Bad Thoughts
dressed without bothering to shower or shave.
    * * * * *
           The address DiGrazia left was typical of East Cambridge. A ratty, four-family house crammed between a street full of similarly ratty structures. Each front yard about the size of a large burial plot. Thin layers of sludge and dirty snow covered the ground. Neighbors and other passersby were standing in the street, gawking at the house. A few uniformed officers were keeping them at a distance.
           There were a half dozen patrol cars and an ambulance at the scene, all left in the middle of the narrow street, blocking off traffic. Murders were unusual in Cambridge. Shannon dumped his car in line with the others and held the collar of his coat shut as he stepped outside. The wind had picked up, making the cold even more unbearable. Up ahead, Shannon spotted Gary Aukland’s white minivan with the vanity plate, “GUTS.” Aukland was the Boston coroner and was contracted out to Cambridge when needed. For some reason Aukland thought his license plate was funny.
           Two ambulance attendants were standing by the doorway of the house enjoying a smoke. Shannon nodded as he walked by them. One of them warned him that it was a grisly one.
           The murder had taken place in the second-floor apartment. DiGrazia was standing by its front door talking to one of the patrolmen. He eyed Shannon slowly and shook his head, not bothering to disguise his disgust. “Nice of you to show up,” he said, his tone flat and without any feeling. His small, red eyes continued to stare at his partner, the disgust in his face deepening.
           “You look like a goddamn disgrace,” DiGrazia muttered softly, pulling his partner aside. “You couldn’t even shave, huh? Why don’t you at least go into the bathroom and run a comb through your hair?”
           “Nice to see you, too.” Shannon forced a smile, glanced at DiGrazia’s thick, ham-hock hands. “And if we want to talk about personal hygiene, those knuckles of yours could use a trimming. Want to go fifty-fifty on a razor?”
           “Very funny.” DiGrazia edged closer. “We’ll talk later. Don’t worry about that, buddy boy.” He paused. “Let me show you what we got.”
           He led Shannon through the apartment and to a bedroom.
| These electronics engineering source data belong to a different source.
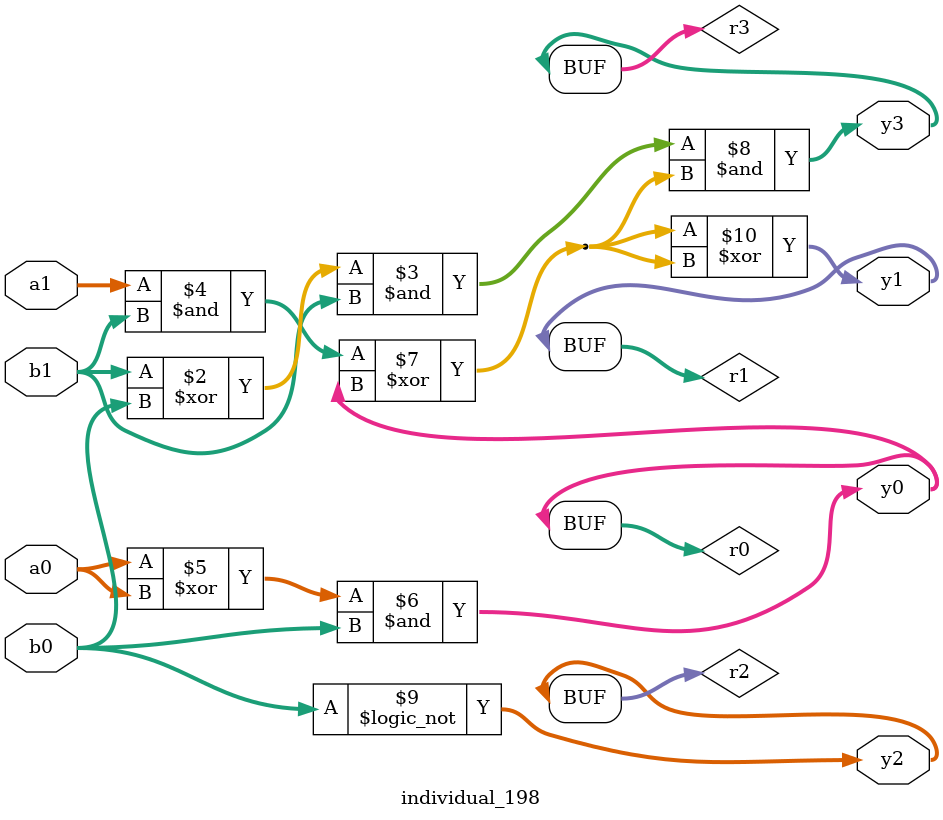
<source format=sv>
module individual_198(input logic [15:0] a1, input logic [15:0] a0, input logic [15:0] b1, input logic [15:0] b0, output logic [15:0] y3, output logic [15:0] y2, output logic [15:0] y1, output logic [15:0] y0);
logic [15:0] r0, r1, r2, r3; 
 always@(*) begin 
	 r0 = a0; r1 = a1; r2 = b0; r3 = b1; 
 	 r3  ^=  r2 ;
 	 r3  &=  b1 ;
 	 r1  &=  b1 ;
 	 r0  ^=  a0 ;
 	 r0  &=  b0 ;
 	 r1  ^=  r0 ;
 	 r3  &=  r1 ;
 	 r2 = ! r2 ;
 	 r1  ^=  r1 ;
 	 y3 = r3; y2 = r2; y1 = r1; y0 = r0; 
end
endmodule
</source>
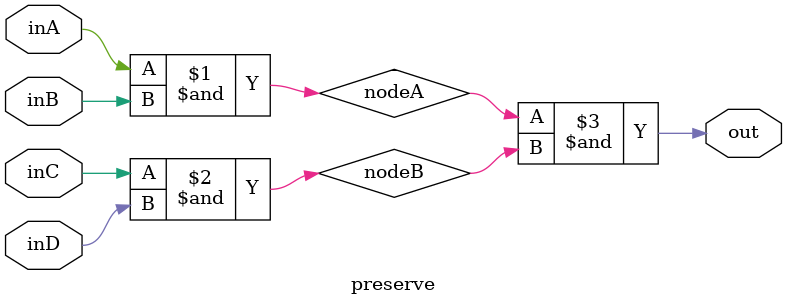
<source format=v>
/******************************************
 * Verilog source constraint example
 * Node Preservation / Synplicity synthesis
 *    2/05/2001 
 * Lattice Semiconductor Corporation 
 ******************************************/

//// The syntax of Verilog Synplicity Node Preservation

//   wire [NodeName] /* synthesis syn_keep=1 opt="keep"*/;


module preserve(inA,inB,inC,inD,out);

input	inA,inB,inC,inD;
output	out;	

wire	nodeA /* synthesis syn_keep=1 opt="keep"*/;
wire	nodeB /* synthesis syn_keep=1 opt="keep"*/;

assign nodeA 	=  inA & inB;
assign nodeB 	=  inC & inD;

assign out 	=  nodeA & nodeB;

endmodule



</source>
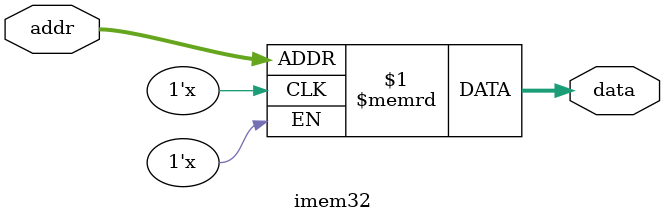
<source format=sv>
/*
 *  kianv harris single cycle RISC-V rv32i
 *
 *  copyright (c) 2022 hirosh dabui <hirosh@dabui.de>
 *
 *  permission to use, copy, modify, and/or distribute this software for any
 *  purpose with or without fee is hereby granted, provided that the above
 *  copyright notice and this permission notice appear in all copies.
 *
 *  the software is provided "as is" and the author disclaims all warranties
 *  with regard to this software including all implied warranties of
 *  merchantability and fitness. in no event shall the author be liable for
 *  any special, direct, indirect, or consequential damages or any damages
 *  whatsoever resulting from loss of use, data or profits, whether in an
 *  action of contract, negligence or other tortious action, arising out of
 *  or in connection with the use or performance of this software.
 *
 */
`default_nettype none `timescale 1 ns / 100 ps
// verilog_lint: waive-start explicit-parameter-storage-type
module imem32 #(
    parameter DEPTH = 64,
    parameter FILE  = ""
) (
    input  wire logic [29:0] addr,
    output wire logic [31:0] data
);
  logic [31:0] rom[DEPTH];

  initial begin
`ifdef SIM
    $display("=========================");
    $display("Module:\t%m");
    $display("DEPTH:\t\t%8d", DEPTH);
`endif
    if (FILE != "") begin
      $display(FILE);
      $readmemh(FILE, rom, 0, DEPTH - 1);
    end
    $display("=========================");
  end

  /* verilator lint_off WIDTH */
  assign data = rom[addr];
  /* verilator lint_on WIDTH */

endmodule
// verilog_lint: waive-stop explicit-parameter-storage-type


</source>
Lying on the bed was a woman, fortyish, her eyes wide open and staring at the ceiling. She was dressed in jeans and a white turtleneck sweater. There were long, red gashes through the sweater that ran from her chest to her belly. There were other stab wounds along her torso and legs, and a deep one in the middle of her throat. She was long dead, her skin already turning a dull blue.
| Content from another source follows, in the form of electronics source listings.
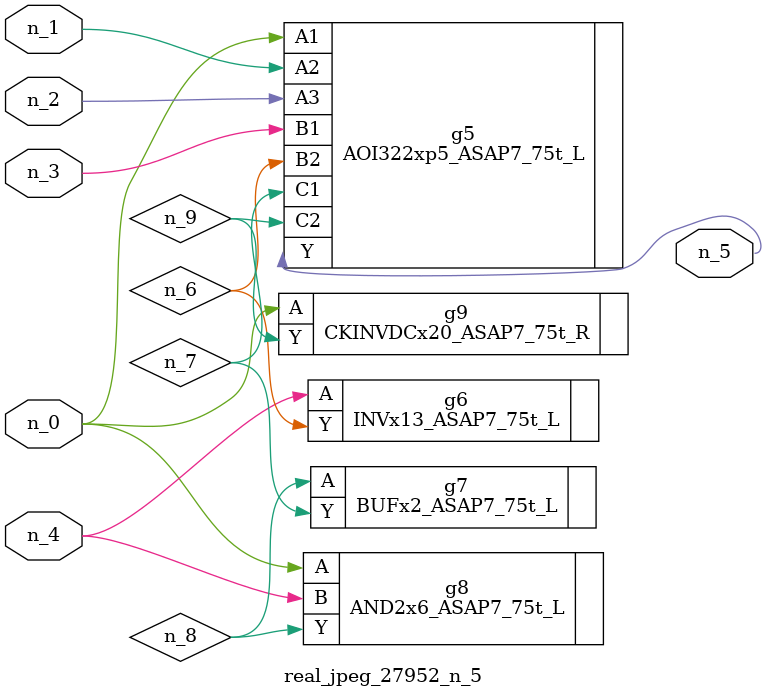
<source format=v>
module real_jpeg_27952_n_5 (n_4, n_0, n_1, n_2, n_3, n_5);

input n_4;
input n_0;
input n_1;
input n_2;
input n_3;

output n_5;

wire n_8;
wire n_6;
wire n_7;
wire n_9;

AOI322xp5_ASAP7_75t_L g5 ( 
.A1(n_0),
.A2(n_1),
.A3(n_2),
.B1(n_3),
.B2(n_6),
.C1(n_7),
.C2(n_9),
.Y(n_5)
);

AND2x6_ASAP7_75t_L g8 ( 
.A(n_0),
.B(n_4),
.Y(n_8)
);

CKINVDCx20_ASAP7_75t_R g9 ( 
.A(n_0),
.Y(n_9)
);

INVx13_ASAP7_75t_L g6 ( 
.A(n_4),
.Y(n_6)
);

BUFx2_ASAP7_75t_L g7 ( 
.A(n_8),
.Y(n_7)
);


endmodule
</source>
           “A little like Janice Rowley,” DiGrazia said.
           “Except she’s fully dressed. Janice Rowley was naked.”
           “Yeah, but look at how she was stabbed.”
           Shannon nodded. “She didn’t seem to bleed much,” he noted mechanically as he studied her.
           “I wouldn’t quite say that,” Gary Aukland stated. He was sitting at a desk behind them, scribbling notes and sipping some coffee. He twisted his body around to face them. “She bled a lot internally. If we move her the wrong way, it will all come spilling out of her.”
           “We better not move her the wrong way then,” DiGrazia said.
           “Not unless we really want to piss off the apartment below.”
           Shannon’s eyes hardened as he turned back to the dead woman. “Is it as it looks?” he asked.
           “For the most part. She actually died of asphyxiation. Her lungs filled up with blood and she drowned. The autopsy will prove it, but you can push down along her sides and feel for yourself.”
           Shannon did just that, putting his hands under her sweater and pushing down.
           Aukland smiled. “Kind of squishy, huh?”